I have told you of dogs making their way from one end of the country to the other in search of their masters, and of horses traversing wide districts to the pastures where they were bred, but you would scarcely expect to hear of a sheep performing a long journey to return to the home of her youth.
A ewe, bred in the neighbourhood of Edinburgh, was driven into Perthshire, a distance of upwards of one hundred miles. She remained some time at the place, and there became the mother of a lamb. She took a dislike to her new home, and thoughts of her early days stealing upon her, she came to the resolution of returning to the scenes of her youth.
Calling her lamb, she one night set off southward. Often she was compelled to hurry on her young one with impatient bleatings. She took the highroad, along which she had been driven. Reaching Stirling early in the morning, she discovered that an annual fair was taking place, and that the town was full of people. Unwilling to venture among them for fear of being caught, or losing her lamb, she waited patiently outside till the evening, lying close by the roadside. Many people saw her, but believing her owner was near, did not molest her. During the early hours of the morning she got safely through, observed by several people, and evidently afraid lest the dogs prowling about the town might injure her young one.
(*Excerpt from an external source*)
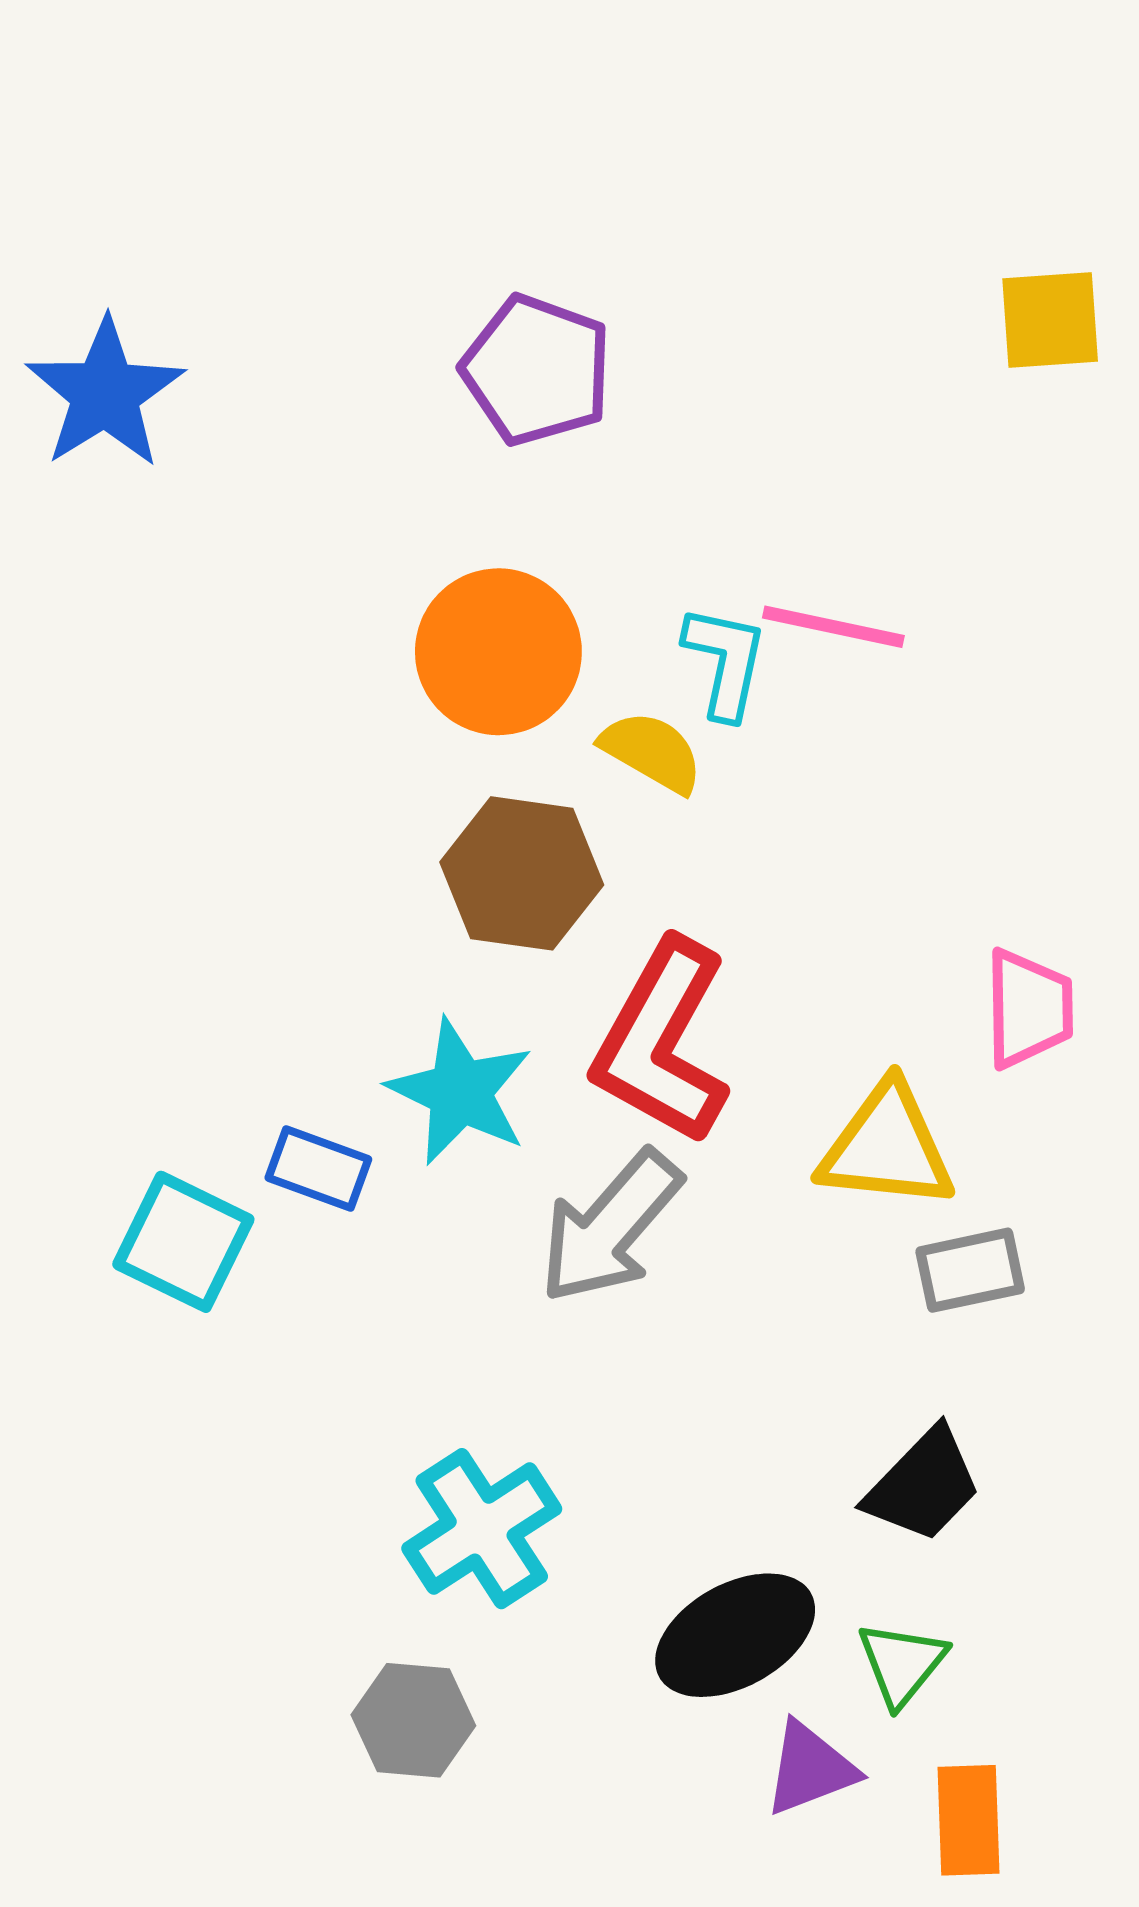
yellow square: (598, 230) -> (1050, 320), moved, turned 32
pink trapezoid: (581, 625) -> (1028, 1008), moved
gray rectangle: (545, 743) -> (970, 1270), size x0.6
Arriving at length at the toll-bar of Saint Ninians, she was stopped by the toll-keeper, who supposed her to be a stray sheep. She escaped him, however, and several times when the gate was opened endeavoured, with the lamb at her heels, to make her way through. He each time drove her back. She at length turned round, and appeared to be going the way she came. She had, however, not abandoned her intention, for she either discovered a more circuitous road to the south side of the gate, or made her way through; for on a Sabbath morning early in June she arrived at the farm where she had been bred,—having been nine days on her journey.
So delighted was her former owner with this exhibition of affection for the farm, and with her wonderful memory, that he offered her purchaser the price he had received; and to the day of her death—when she had reached the mature age, for a sheep, of seventeen years—she remained a constant resident on her native farm.